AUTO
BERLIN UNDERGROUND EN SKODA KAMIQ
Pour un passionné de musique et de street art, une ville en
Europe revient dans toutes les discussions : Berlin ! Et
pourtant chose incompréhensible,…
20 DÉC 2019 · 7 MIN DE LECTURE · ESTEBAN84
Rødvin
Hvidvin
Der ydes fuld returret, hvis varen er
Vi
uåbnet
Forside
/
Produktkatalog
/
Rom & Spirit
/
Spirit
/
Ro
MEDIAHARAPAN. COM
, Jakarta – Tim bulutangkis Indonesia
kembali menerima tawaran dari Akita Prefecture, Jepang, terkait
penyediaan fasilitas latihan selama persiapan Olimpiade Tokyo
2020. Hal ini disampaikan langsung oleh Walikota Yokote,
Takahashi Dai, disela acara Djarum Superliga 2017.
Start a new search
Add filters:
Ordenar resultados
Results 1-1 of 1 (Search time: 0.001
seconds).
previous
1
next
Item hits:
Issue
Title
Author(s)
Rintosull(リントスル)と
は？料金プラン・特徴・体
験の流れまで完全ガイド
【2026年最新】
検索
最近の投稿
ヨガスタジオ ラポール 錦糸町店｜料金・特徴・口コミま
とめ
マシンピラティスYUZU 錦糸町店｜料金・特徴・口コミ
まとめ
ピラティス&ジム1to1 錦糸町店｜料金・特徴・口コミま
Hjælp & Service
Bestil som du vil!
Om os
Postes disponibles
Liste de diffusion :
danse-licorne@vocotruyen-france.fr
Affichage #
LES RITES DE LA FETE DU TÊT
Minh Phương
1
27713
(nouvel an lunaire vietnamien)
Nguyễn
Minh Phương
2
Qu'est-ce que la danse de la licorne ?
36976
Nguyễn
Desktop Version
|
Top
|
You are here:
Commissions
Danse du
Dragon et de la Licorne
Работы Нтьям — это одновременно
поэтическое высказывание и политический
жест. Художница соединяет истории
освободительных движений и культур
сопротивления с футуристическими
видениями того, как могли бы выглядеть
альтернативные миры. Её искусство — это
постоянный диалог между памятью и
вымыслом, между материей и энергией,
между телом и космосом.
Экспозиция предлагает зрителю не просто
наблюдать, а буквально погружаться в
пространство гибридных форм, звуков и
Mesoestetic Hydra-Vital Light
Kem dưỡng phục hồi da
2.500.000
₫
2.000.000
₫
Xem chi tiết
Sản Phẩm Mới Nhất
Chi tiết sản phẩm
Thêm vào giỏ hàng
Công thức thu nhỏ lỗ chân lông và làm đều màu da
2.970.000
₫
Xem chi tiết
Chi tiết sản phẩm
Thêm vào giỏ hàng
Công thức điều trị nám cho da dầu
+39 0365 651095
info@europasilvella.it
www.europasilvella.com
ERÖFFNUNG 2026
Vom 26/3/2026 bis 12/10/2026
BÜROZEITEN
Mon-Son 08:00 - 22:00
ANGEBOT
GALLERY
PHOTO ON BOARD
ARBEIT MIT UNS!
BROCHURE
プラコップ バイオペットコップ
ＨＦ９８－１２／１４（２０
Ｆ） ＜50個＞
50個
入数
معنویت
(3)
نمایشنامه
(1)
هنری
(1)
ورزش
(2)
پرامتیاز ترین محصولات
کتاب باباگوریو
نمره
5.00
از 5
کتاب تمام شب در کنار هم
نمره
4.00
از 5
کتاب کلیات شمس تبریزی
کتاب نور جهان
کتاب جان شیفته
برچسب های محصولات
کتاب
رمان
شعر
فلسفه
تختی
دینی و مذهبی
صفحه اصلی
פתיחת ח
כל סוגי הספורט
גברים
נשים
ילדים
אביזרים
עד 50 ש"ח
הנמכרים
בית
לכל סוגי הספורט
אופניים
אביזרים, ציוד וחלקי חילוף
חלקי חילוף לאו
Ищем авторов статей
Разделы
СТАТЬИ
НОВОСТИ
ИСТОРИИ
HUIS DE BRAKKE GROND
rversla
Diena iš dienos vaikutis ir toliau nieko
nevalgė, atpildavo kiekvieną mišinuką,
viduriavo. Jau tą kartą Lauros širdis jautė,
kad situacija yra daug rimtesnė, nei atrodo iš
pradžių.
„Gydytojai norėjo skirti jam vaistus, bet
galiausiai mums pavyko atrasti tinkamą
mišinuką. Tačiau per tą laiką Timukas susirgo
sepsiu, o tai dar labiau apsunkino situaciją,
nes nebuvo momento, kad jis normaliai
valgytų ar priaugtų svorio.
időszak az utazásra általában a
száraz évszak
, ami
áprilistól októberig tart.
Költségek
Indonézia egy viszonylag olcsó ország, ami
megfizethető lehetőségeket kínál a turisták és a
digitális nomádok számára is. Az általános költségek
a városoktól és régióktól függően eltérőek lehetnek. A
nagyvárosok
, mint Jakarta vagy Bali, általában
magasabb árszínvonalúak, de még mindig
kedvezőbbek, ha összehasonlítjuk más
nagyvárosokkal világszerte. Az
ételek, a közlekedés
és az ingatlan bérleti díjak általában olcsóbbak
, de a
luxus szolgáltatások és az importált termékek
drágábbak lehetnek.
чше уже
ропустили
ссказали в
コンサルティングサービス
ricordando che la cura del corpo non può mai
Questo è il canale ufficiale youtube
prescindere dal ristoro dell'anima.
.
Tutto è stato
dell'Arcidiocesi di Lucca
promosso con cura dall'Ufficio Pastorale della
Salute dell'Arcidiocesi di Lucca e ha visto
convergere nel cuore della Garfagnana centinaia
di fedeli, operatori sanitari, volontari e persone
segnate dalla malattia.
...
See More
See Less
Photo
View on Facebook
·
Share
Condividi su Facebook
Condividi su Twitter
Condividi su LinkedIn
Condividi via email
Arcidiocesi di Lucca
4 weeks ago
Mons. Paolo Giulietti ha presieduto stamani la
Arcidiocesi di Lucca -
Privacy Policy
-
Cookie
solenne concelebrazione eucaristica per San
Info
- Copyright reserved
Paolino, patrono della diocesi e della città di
■ ■ ■ ■ ■
Your instructions
Reproduce all of the lines above, substituting "Mobile Version" for "Desktop Version" and leaving everything else unchanged.

Response to this task
AUTO
BERLIN UNDERGROUND EN SKODA KAMIQ
Pour un passionné de musique et de street art, une ville en
Europe revient dans toutes les discussions : Berlin ! Et
pourtant chose incompréhensible,…
20 DÉC 2019 · 7 MIN DE LECTURE · ESTEBAN84
Rødvin
Hvidvin
Der ydes fuld returret, hvis varen er
Vi
uåbnet
Forside
/
Produktkatalog
/
Rom & Spirit
/
Spirit
/
Ro
MEDIAHARAPAN. COM
, Jakarta – Tim bulutangkis Indonesia
kembali menerima tawaran dari Akita Prefecture, Jepang, terkait
penyediaan fasilitas latihan selama persiapan Olimpiade Tokyo
2020. Hal ini disampaikan langsung oleh Walikota Yokote,
Takahashi Dai, disela acara Djarum Superliga 2017.
Start a new search
Add filters:
Ordenar resultados
Results 1-1 of 1 (Search time: 0.001
seconds).
previous
1
next
Item hits:
Issue
Title
Author(s)
Rintosull(リントスル)と
は？料金プラン・特徴・体
験の流れまで完全ガイド
【2026年最新】
検索
最近の投稿
ヨガスタジオ ラポール 錦糸町店｜料金・特徴・口コミま
とめ
マシンピラティスYUZU 錦糸町店｜料金・特徴・口コミ
まとめ
ピラティス&ジム1to1 錦糸町店｜料金・特徴・口コミま
Hjælp & Service
Bestil som du vil!
Om os
Postes disponibles
Liste de diffusion :
danse-licorne@vocotruyen-france.fr
Affichage #
LES RITES DE LA FETE DU TÊT
Minh Phương
1
27713
(nouvel an lunaire vietnamien)
Nguyễn
Minh Phương
2
Qu'est-ce que la danse de la licorne ?
36976
Nguyễn
Mobile Version
|
Top
|
You are here:
Commissions
Danse du
Dragon et de la Licorne
Работы Нтьям — это одновременно
поэтическое высказывание и политический
жест. Художница соединяет истории
освободительных движений и культур
сопротивления с футуристическими
видениями того, как могли бы выглядеть
альтернативные миры. Её искусство — это
постоянный диалог между памятью и
вымыслом, между материей и энергией,
между телом и космосом.
Экспозиция предлагает зрителю не просто
наблюдать, а буквально погружаться в
пространство гибридных форм, звуков и
Mesoestetic Hydra-Vital Light
Kem dưỡng phục hồi da
2.500.000
₫
2.000.000
₫
Xem chi tiết
Sản Phẩm Mới Nhất
Chi tiết sản phẩm
Thêm vào giỏ hàng
Công thức thu nhỏ lỗ chân lông và làm đều màu da
2.970.000
₫
Xem chi tiết
Chi tiết sản phẩm
Thêm vào giỏ hàng
Công thức điều trị nám cho da dầu
+39 0365 651095
info@europasilvella.it
www.europasilvella.com
ERÖFFNUNG 2026
Vom 26/3/2026 bis 12/10/2026
BÜROZEITEN
Mon-Son 08:00 - 22:00
ANGEBOT
GALLERY
PHOTO ON BOARD
ARBEIT MIT UNS!
BROCHURE
プラコップ バイオペットコップ
ＨＦ９８－１２／１４（２０
Ｆ） ＜50個＞
50個
入数
معنویت
(3)
نمایشنامه
(1)
هنری
(1)
ورزش
(2)
پرامتیاز ترین محصولات
کتاب باباگوریو
نمره
5.00
از 5
کتاب تمام شب در کنار هم
نمره
4.00
از 5
کتاب کلیات شمس تبریزی
کتاب نور جهان
کتاب جان شیفته
برچسب های محصولات
کتاب
رمان
شعر
فلسفه
تختی
دینی و مذهبی
صفحه اصلی
פתיחת ח
כל סוגי הספורט
גברים
נשים
ילדים
אביזרים
עד 50 ש"ח
הנמכרים
בית
לכל סוגי הספורט
אופניים
אביזרים, ציוד וחלקי חילוף
חלקי חילוף לאו
Ищем авторов статей
Разделы
СТАТЬИ
НОВОСТИ
ИСТОРИИ
HUIS DE BRAKKE GROND
rversla
Diena iš dienos vaikutis ir toliau nieko
nevalgė, atpildavo kiekvieną mišinuką,
viduriavo. Jau tą kartą Lauros širdis jautė,
kad situacija yra daug rimtesnė, nei atrodo iš
pradžių.
„Gydytojai norėjo skirti jam vaistus, bet
galiausiai mums pavyko atrasti tinkamą
mišinuką. Tačiau per tą laiką Timukas susirgo
sepsiu, o tai dar labiau apsunkino situaciją,
nes nebuvo momento, kad jis normaliai
valgytų ar priaugtų svorio.
időszak az utazásra általában a
száraz évszak
, ami
áprilistól októberig tart.
Költségek
Indonézia egy viszonylag olcsó ország, ami
megfizethető lehetőségeket kínál a turisták és a
digitális nomádok számára is. Az általános költségek
a városoktól és régióktól függően eltérőek lehetnek. A
nagyvárosok
, mint Jakarta vagy Bali, általában
magasabb árszínvonalúak, de még mindig
kedvezőbbek, ha összehasonlítjuk más
nagyvárosokkal világszerte. Az
ételek, a közlekedés
és az ingatlan bérleti díjak általában olcsóbbak
, de a
luxus szolgáltatások és az importált termékek
drágábbak lehetnek.
чше уже
ропустили
ссказали в
コンサルティングサービス
ricordando che la cura del corpo non può mai
Questo è il canale ufficiale youtube
prescindere dal ristoro dell'anima.
.
Tutto è stato
dell'Arcidiocesi di Lucca
promosso con cura dall'Ufficio Pastorale della
Salute dell'Arcidiocesi di Lucca e ha visto
convergere nel cuore della Garfagnana centinaia
di fedeli, operatori sanitari, volontari e persone
segnate dalla malattia.
...
See More
See Less
Photo
View on Facebook
·
Share
Condividi su Facebook
Condividi su Twitter
Condividi su LinkedIn
Condividi via email
Arcidiocesi di Lucca
4 weeks ago
Mons. Paolo Giulietti ha presieduto stamani la
Arcidiocesi di Lucca -
Privacy Policy
-
Cookie
solenne concelebrazione eucaristica per San
Info
- Copyright reserved
Paolino, patrono della diocesi e della città di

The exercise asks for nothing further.